# SOURCE DATA

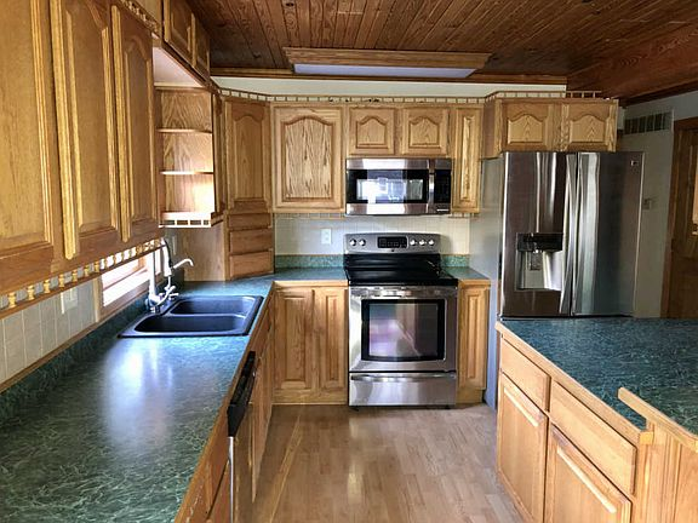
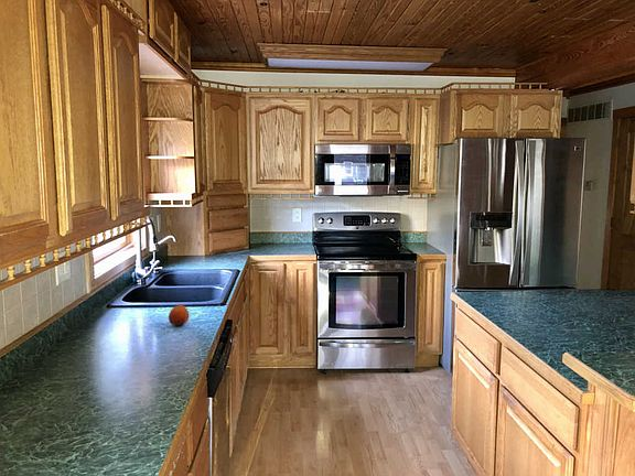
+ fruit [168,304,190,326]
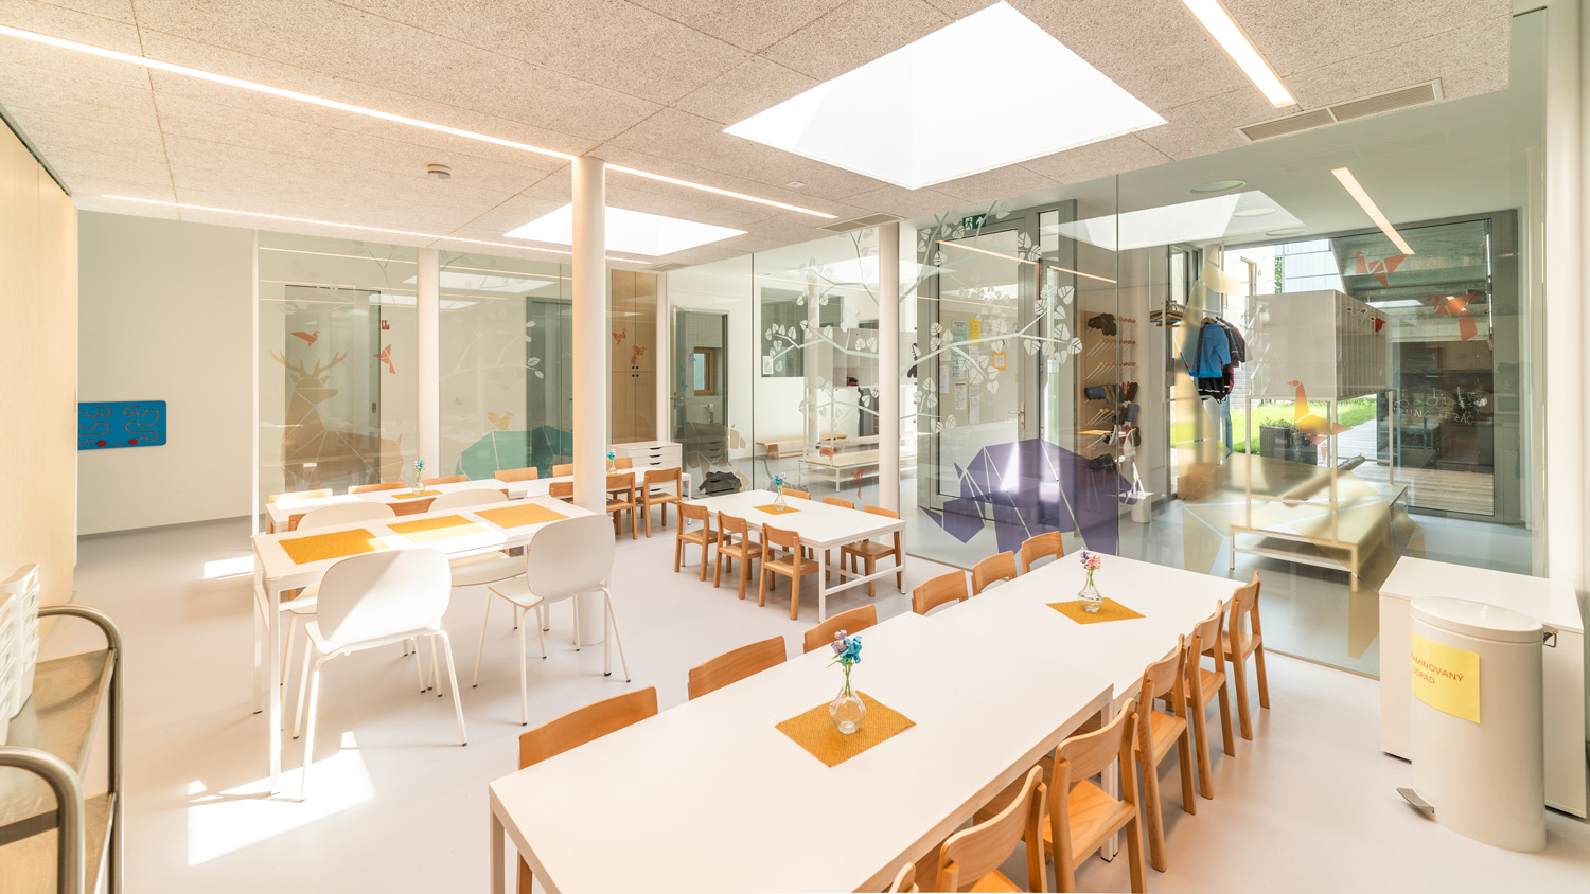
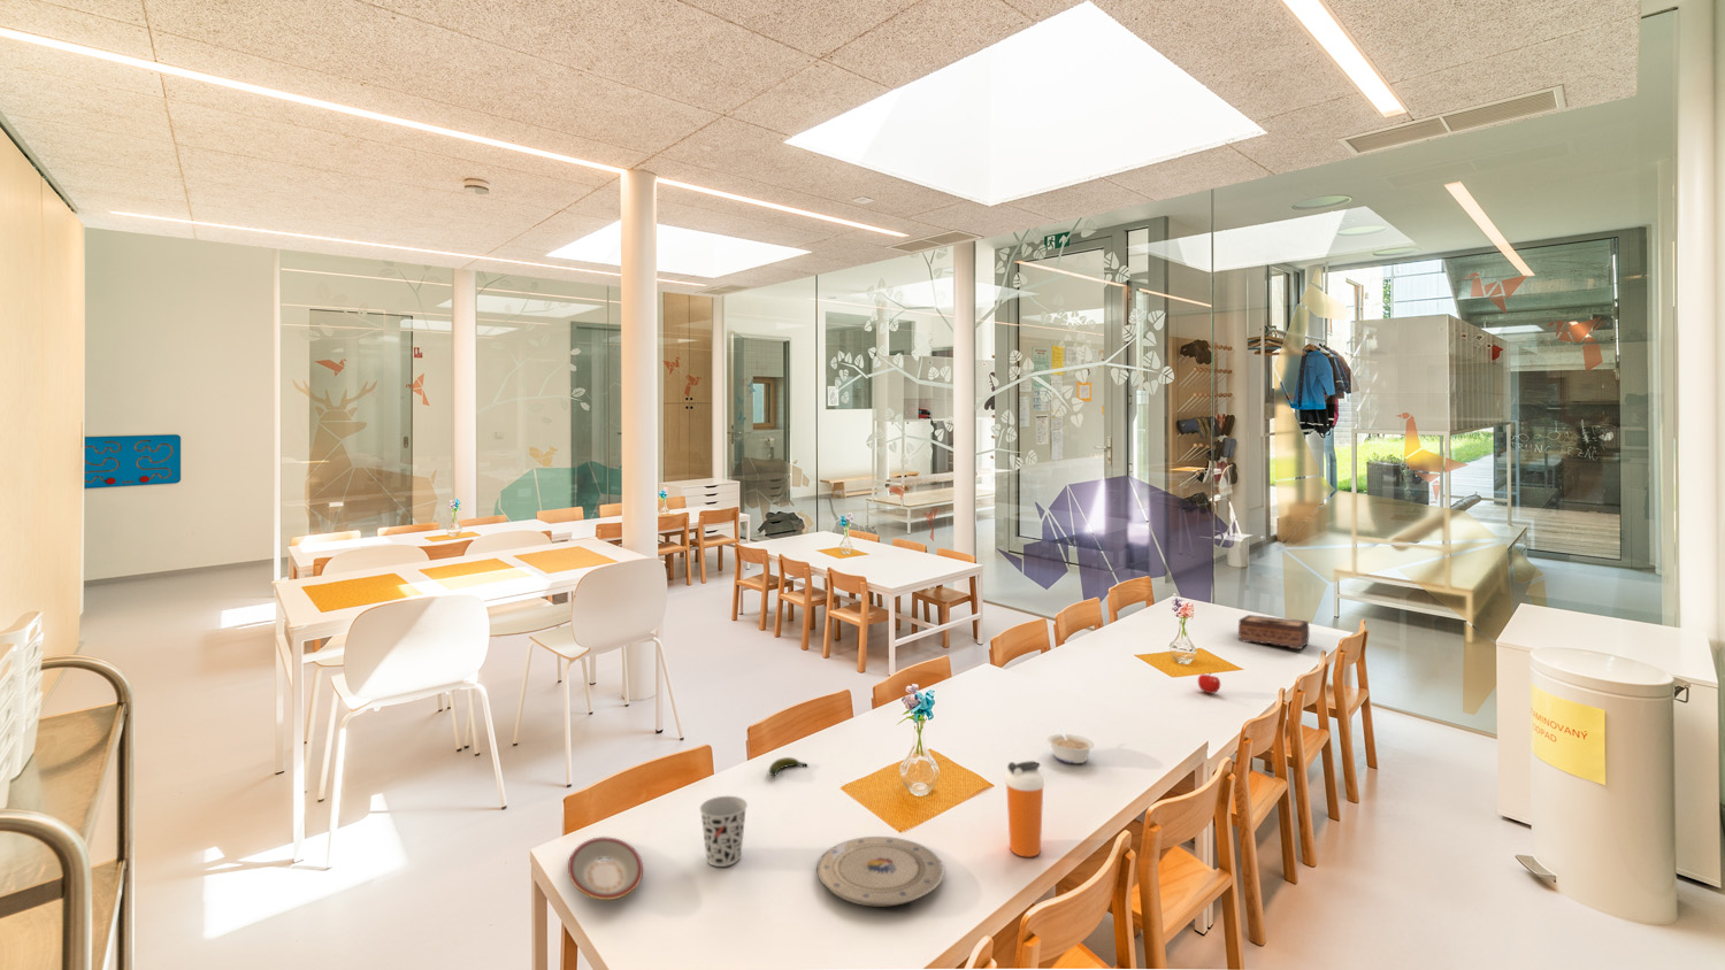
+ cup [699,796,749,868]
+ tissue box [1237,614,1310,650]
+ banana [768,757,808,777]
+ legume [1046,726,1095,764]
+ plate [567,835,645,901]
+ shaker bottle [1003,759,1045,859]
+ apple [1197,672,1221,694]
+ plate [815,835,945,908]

# AIM OF THE EXERCISE
Pictures are to be left out; all other data must be returned exactly.

# RESULT OF THIS EXERCISE
+ fruit [168,304,190,326]
+ cup [699,796,749,868]
+ tissue box [1237,614,1310,650]
+ banana [768,757,808,777]
+ legume [1046,726,1095,764]
+ plate [567,835,645,901]
+ shaker bottle [1003,759,1045,859]
+ apple [1197,672,1221,694]
+ plate [815,835,945,908]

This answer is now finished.